## TASK GOAL:
Could you copy every record exactly, leaving the pictures behind?

## PROVIDED DATA:
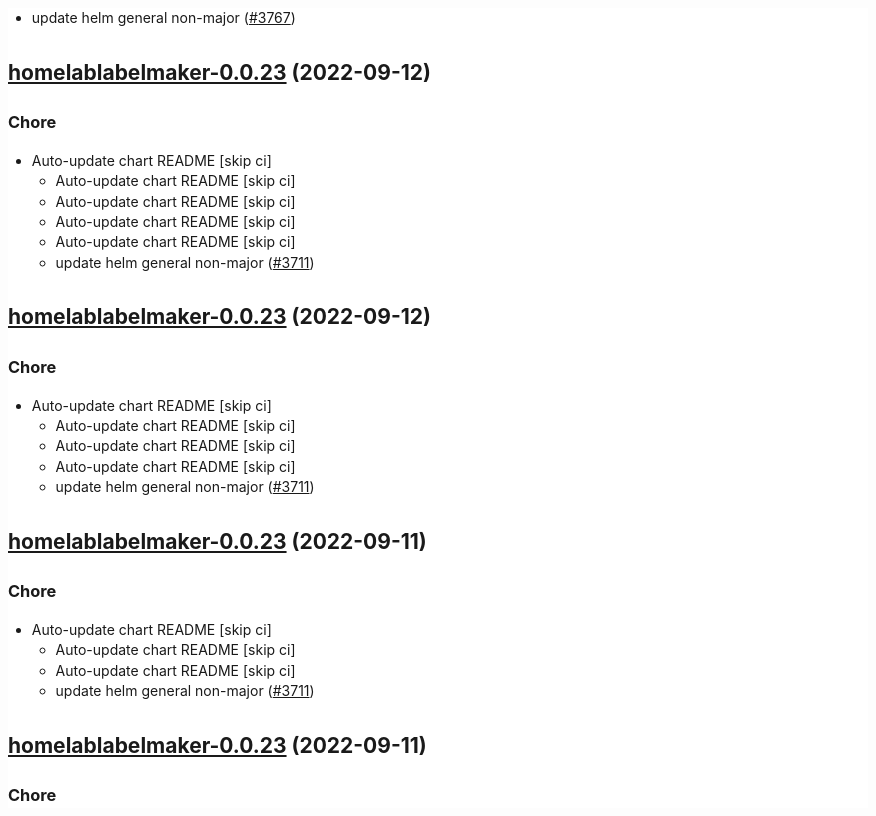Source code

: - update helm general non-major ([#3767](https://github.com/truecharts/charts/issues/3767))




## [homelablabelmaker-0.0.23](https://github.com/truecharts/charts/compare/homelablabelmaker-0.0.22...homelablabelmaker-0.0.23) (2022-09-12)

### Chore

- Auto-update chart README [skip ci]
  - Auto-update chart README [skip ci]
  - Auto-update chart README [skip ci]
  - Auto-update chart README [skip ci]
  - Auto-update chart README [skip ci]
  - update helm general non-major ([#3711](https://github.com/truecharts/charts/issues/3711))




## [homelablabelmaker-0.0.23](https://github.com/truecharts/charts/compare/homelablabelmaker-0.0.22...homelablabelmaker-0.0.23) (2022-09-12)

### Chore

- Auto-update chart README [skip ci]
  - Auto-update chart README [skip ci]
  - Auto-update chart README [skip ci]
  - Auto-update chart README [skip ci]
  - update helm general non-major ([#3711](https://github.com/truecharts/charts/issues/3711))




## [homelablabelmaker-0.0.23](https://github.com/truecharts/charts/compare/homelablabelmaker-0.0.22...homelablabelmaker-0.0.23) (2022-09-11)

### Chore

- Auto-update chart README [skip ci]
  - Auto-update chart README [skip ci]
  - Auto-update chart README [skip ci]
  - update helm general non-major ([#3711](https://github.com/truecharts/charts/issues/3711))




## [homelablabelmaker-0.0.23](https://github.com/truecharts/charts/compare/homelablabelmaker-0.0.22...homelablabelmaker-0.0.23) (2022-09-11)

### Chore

## ANSWER BOX:
Source code

: - update helm general non-major ([#3767](https://github.com/truecharts/charts/issues/3767))




## [homelablabelmaker-0.0.23](https://github.com/truecharts/charts/compare/homelablabelmaker-0.0.22...homelablabelmaker-0.0.23) (2022-09-12)

### Chore

- Auto-update chart README [skip ci]
  - Auto-update chart README [skip ci]
  - Auto-update chart README [skip ci]
  - Auto-update chart README [skip ci]
  - Auto-update chart README [skip ci]
  - update helm general non-major ([#3711](https://github.com/truecharts/charts/issues/3711))




## [homelablabelmaker-0.0.23](https://github.com/truecharts/charts/compare/homelablabelmaker-0.0.22...homelablabelmaker-0.0.23) (2022-09-12)

### Chore

- Auto-update chart README [skip ci]
  - Auto-update chart README [skip ci]
  - Auto-update chart README [skip ci]
  - Auto-update chart README [skip ci]
  - update helm general non-major ([#3711](https://github.com/truecharts/charts/issues/3711))




## [homelablabelmaker-0.0.23](https://github.com/truecharts/charts/compare/homelablabelmaker-0.0.22...homelablabelmaker-0.0.23) (2022-09-11)

### Chore

- Auto-update chart README [skip ci]
  - Auto-update chart README [skip ci]
  - Auto-update chart README [skip ci]
  - update helm general non-major ([#3711](https://github.com/truecharts/charts/issues/3711))




## [homelablabelmaker-0.0.23](https://github.com/truecharts/charts/compare/homelablabelmaker-0.0.22...homelablabelmaker-0.0.23) (2022-09-11)

### Chore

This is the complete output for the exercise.